Recognising the significance of this, I instructed my officials to ask the Cambodian side to movethe “meet and greet” site to a place recognised by both countries as clearly within Cambodia. The request was refused. The Cambodians argued that the proposed location would have been the safest spot geographically for the Thai prime minister’s helicopter to land and that any other site would have also been “too far” for the two leaders to return to the Temple area, given time constraints. Consequently, I decided to recommend the cancellation of the border visit.
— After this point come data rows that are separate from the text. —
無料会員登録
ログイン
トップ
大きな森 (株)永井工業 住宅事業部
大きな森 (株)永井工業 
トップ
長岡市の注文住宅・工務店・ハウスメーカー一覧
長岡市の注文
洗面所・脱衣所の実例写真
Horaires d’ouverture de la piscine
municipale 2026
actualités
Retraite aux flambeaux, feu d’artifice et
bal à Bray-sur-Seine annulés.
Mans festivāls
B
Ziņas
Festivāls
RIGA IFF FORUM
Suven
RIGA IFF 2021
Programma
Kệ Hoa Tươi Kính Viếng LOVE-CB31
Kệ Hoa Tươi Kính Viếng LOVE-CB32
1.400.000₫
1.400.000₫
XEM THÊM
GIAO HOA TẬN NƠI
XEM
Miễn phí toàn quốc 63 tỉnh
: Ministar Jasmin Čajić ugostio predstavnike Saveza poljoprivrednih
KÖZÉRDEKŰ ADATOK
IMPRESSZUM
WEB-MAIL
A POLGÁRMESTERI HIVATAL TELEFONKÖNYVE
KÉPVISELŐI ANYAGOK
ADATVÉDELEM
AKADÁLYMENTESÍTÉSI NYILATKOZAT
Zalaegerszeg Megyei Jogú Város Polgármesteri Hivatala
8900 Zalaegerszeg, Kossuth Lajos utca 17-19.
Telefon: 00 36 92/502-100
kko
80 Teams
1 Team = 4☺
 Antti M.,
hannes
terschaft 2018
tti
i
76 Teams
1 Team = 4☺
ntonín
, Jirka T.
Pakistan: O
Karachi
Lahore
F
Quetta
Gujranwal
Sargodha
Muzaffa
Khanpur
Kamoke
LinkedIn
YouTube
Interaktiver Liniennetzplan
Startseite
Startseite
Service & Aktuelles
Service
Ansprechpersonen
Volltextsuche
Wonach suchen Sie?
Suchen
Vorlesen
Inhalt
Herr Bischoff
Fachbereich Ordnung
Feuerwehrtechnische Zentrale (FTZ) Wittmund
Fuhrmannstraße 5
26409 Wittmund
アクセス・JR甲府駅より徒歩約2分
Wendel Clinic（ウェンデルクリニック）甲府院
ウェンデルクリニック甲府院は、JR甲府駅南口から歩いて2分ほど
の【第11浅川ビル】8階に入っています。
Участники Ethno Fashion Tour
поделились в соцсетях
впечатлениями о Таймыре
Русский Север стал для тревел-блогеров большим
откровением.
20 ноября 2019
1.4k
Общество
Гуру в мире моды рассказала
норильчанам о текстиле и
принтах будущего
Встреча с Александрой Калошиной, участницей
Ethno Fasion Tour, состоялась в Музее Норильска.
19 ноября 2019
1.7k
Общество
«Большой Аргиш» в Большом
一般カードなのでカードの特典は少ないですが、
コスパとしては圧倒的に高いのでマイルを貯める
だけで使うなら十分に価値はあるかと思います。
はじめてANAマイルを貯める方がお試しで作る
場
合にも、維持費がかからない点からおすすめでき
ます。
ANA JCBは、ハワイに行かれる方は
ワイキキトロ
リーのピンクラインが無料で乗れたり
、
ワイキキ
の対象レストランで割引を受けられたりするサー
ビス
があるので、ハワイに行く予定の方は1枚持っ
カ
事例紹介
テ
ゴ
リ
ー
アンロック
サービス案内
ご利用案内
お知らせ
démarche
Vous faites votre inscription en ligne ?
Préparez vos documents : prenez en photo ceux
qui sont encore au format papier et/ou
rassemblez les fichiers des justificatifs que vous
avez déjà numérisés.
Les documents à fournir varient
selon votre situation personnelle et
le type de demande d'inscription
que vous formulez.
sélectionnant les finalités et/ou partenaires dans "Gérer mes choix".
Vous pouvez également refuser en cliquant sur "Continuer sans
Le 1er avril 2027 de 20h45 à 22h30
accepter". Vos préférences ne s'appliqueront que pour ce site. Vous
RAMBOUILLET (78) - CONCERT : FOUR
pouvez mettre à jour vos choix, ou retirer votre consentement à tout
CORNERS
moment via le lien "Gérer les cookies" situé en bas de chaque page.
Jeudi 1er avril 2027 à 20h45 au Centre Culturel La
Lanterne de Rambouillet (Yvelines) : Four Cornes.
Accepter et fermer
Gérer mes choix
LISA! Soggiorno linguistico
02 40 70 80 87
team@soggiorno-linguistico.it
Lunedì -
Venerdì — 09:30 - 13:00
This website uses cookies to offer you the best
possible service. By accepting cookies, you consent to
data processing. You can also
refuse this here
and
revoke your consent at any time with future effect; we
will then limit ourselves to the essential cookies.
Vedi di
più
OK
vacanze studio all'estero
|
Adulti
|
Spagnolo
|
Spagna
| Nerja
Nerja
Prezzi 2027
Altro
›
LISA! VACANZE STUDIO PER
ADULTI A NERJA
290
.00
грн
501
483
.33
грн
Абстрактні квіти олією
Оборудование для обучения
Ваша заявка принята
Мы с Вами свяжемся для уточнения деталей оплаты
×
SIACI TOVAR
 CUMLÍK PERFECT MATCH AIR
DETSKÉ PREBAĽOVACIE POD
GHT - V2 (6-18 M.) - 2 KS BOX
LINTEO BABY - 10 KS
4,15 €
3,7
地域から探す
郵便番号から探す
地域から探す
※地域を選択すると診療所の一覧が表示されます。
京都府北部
At first, perhaps looking at it from a non-legal angle, my prime minister did not agree with me, concluding that no harm could come from such a ‘friendly and relaxing’ tour of the border by two neighbouring prime ministers. I did not give up. It was a recommendation that I reiterated tomy prime minister every time I saw him during the following few weeks, making clear that the Cambodian side would make the Thai side feel very welcome, but as an “honoured guest” in the middle of the controversial 4.6 square kilometres’ disputed area. I noted that it would be like “a kiss of death” for the “visiting” Thai prime minister from a very nice “host.” It was perhaps this choice of phrase as well as my perseverance that eventually won over my prime minister. The trip was cancelled just in time. To me, this was preventive
measures at work.

Thailand must now move very carefully and avoid falling into any intentional or unintentional trap. Actions designed to achieve certain goals may end up with opposite
results. International relations should not be used as a tool for domestic political agenda by Thais or Cambodians. Demands from the streets, leading to the exchange of fires across the Thai-Cambodian border earlier this year have already enabled Cambodia to take the case to the UN Security Council. Thailand should not create another opportunity for the case to be taken back to the UN Security Council again.